Again, there are a couple of basic tricks you can try at home to indicate that a slight rotation of your cleat in/out could help bring wandering knees or toes back into alignment. You can try sitting on a high platform so that your feet cannot reach the floor and take a look at which direction your feet naturally hang. You can squat with your feet facing forward and your hands above your head to make a note whether your knees favour a particular direction. Then adjust the cleat to accommodate.

Canadian Cycling Magazine tip – small changes lead to big results. When making adjustments, start with tiny increments from the neutral position and take some time to ride following each change to avoid injury.

With each adjustment, set up your bike on a trainer to ride in front of a mirror to check the hip, knee and ankle alignment safely. You can even try closing your eyes as you ride to heighten your sensitivity to how it feels and reduce the influence and associated judgement based on how it looks. Whilst it might feel a little strange to start, it’s important to remember that the aim is for it to feel comfortable, not forced.

Float

The float refers to the side-to-side movement of the foot on the pedal; more float offers increased mobility whilst less float holds the foot in a set position. Shimano, one of the most common pedal systems currently in use, offers three cleats, each with a different level of float. Most systems will offer different cleats for different amounts of float, or allow adjustment of a standardize cleat.

Three colours of Shimano cleats for three different amount of float, from most to least (L – R).

The yellow cleat has 3 mm of lateral float and allows the foot to move more in the pedal in comparison to the 1 mm of lateral float with blue cleat. That’s not the only difference. The yellow cleat provides a central rotation as shown below, whereas the blue cleat adopts a front rotation to enhance the power transfer to the drivetrain while still allowing a level of biomechanical float.  The red cleat doesn’t offer any lateral float.

It is a common thought that those who have limited mobility or problems with their knees should increase the float to accommodate, but this isn’t always the case. A limited-float system may, in fact, reduce additional strain on the joints and the associated discomfort by providing greater stability throughout the different stages of the pedal stroke. It is worth mentioning, that given that the foot remains in one position, a limited-float system does require greater accuracy in the setup. A qualified technician with specialty tools and years of training can help eliminate the guesswork: something to consider as the volume and/or intensity of cycling increases.

Wedges and Insoles

Insoles provide another opportunity to reduce the tendency to supinate or over-pronate and offer greater stability to the foot, so provide a better platform to push against during the downward stroke.
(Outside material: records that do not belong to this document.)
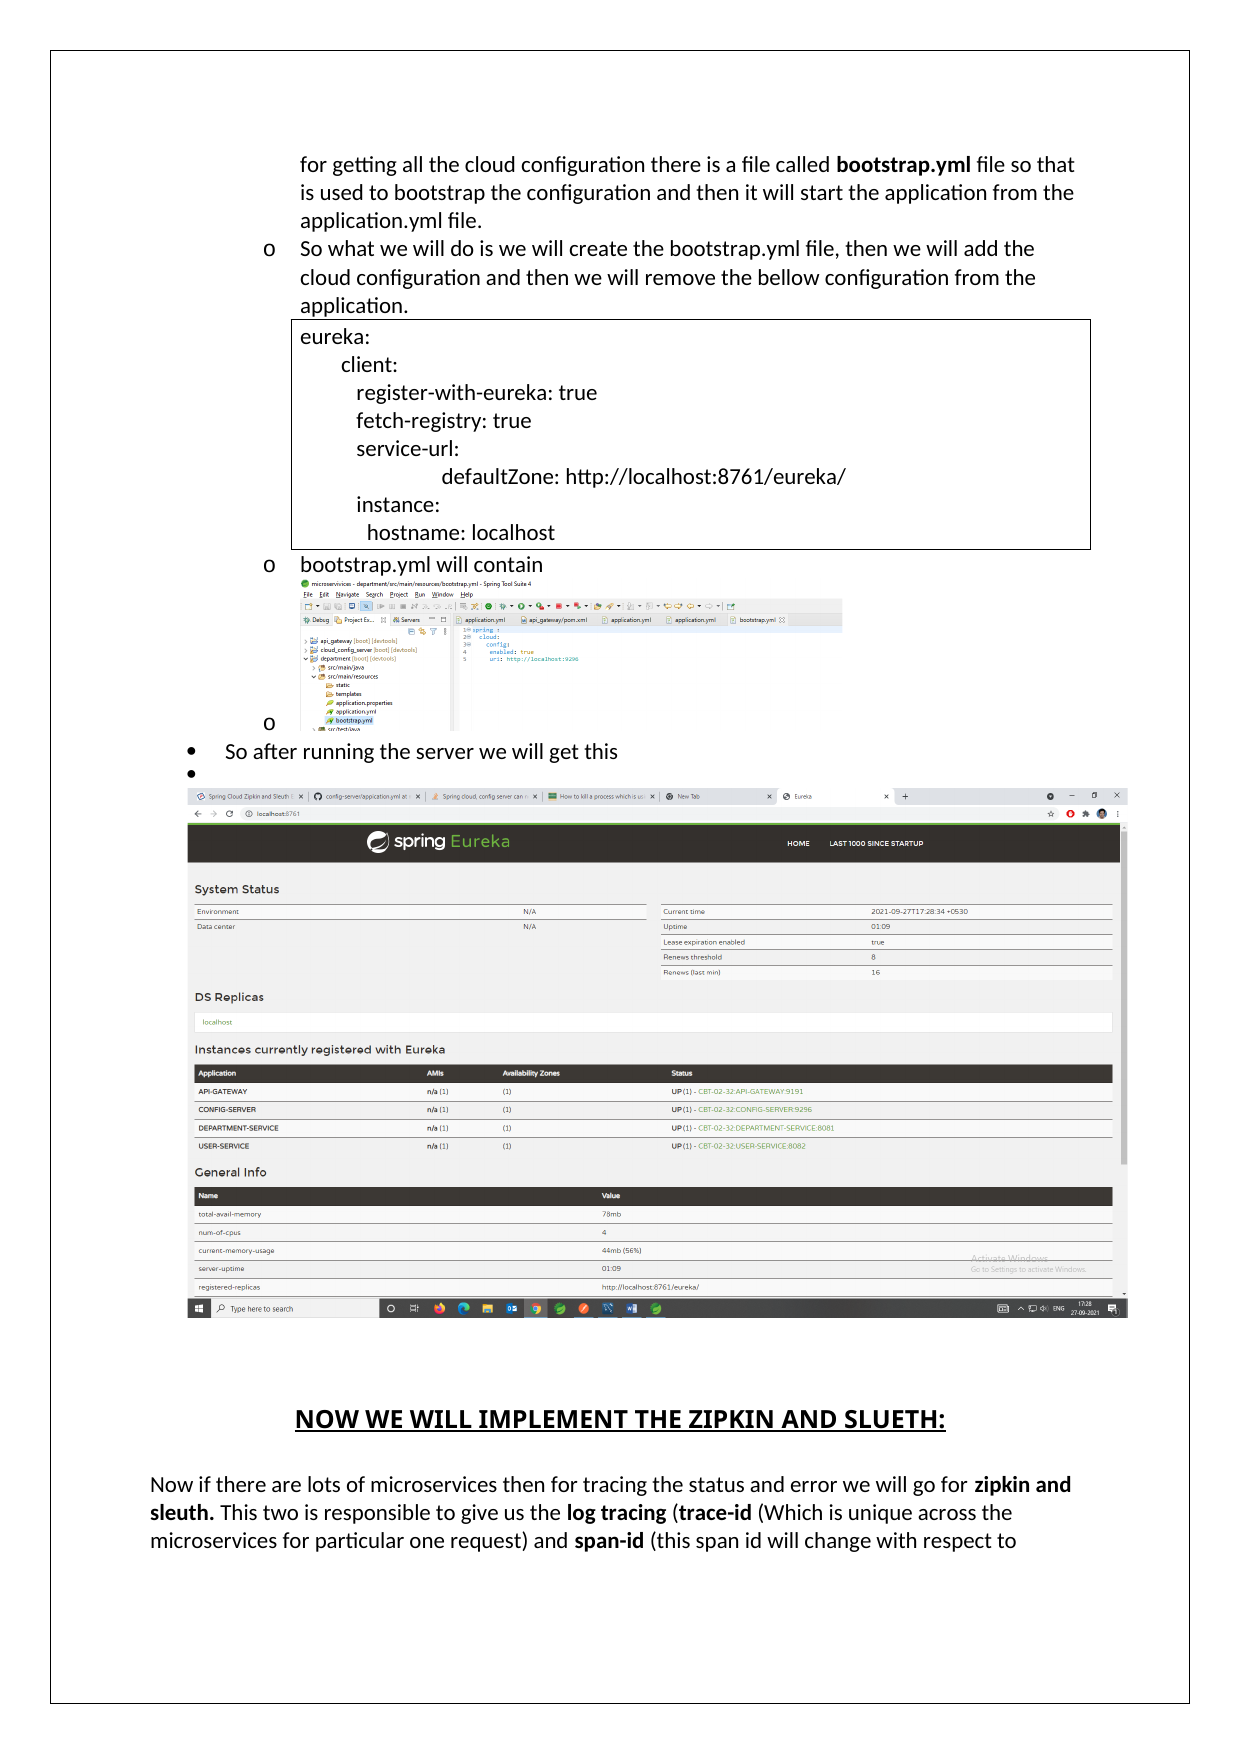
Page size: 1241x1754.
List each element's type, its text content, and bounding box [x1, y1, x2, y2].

list bootstrap.yml will contain [262, 550, 1090, 579]
text NOW WE WILL IMPLEMENT THE ZIPKIN AND SLUETH: [150, 1402, 1090, 1436]
text fetch-registry: true [292, 403, 1090, 431]
text client: [292, 347, 1090, 375]
list So after running the server we will get this [187, 737, 1090, 765]
picture [300, 578, 843, 731]
text hostname: localhost [292, 515, 1090, 549]
text instance: [292, 487, 1090, 515]
text register-with-eureka: true [292, 375, 1090, 403]
text service-url: [292, 431, 1090, 459]
picture [187, 788, 1128, 1318]
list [262, 150, 1090, 234]
list So what we will do is we will create the bootstrap.yml file, then we will add the cloud configuration and then we will remove the bellow configuration from the application. [262, 234, 1090, 319]
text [150, 1470, 1090, 1554]
text eureka: [292, 320, 1090, 347]
text defaultZone: http://localhost:8761/eureka/ [292, 459, 1090, 487]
Many of the latest shoes come with insoles that have swappable wedges to vary the level of arch support. And there are aftermarket options too, of course.

Shimano’s insoles incorporate swappable wedges to adjust the amount of arch support.

Now, when it comes to wedges and shims, we are entering a whole new realm, and the level of accuracy is essential to maximize the benefits and reduce any risks of fatigue and potentially, long-term damage. At this stage, a professional bike fitter can advise based on your individual needs.

In essence, as you progress as a cyclist, your needs and demands will change to suit and your position on the bike is likely to adapt accordingly. Whilst a professional bike fit is recommended, often the need to make minor adjustments crop up in between—a greater level of fitness and flexibility, new shoes, new saddle and perhaps even injury are just a few examples. So, whether you are a seasoned pro or just getting started with clipless pedals, the guidelines provided should allow you to make these subtle changes to complement a professional fit and improve your overall riding experience.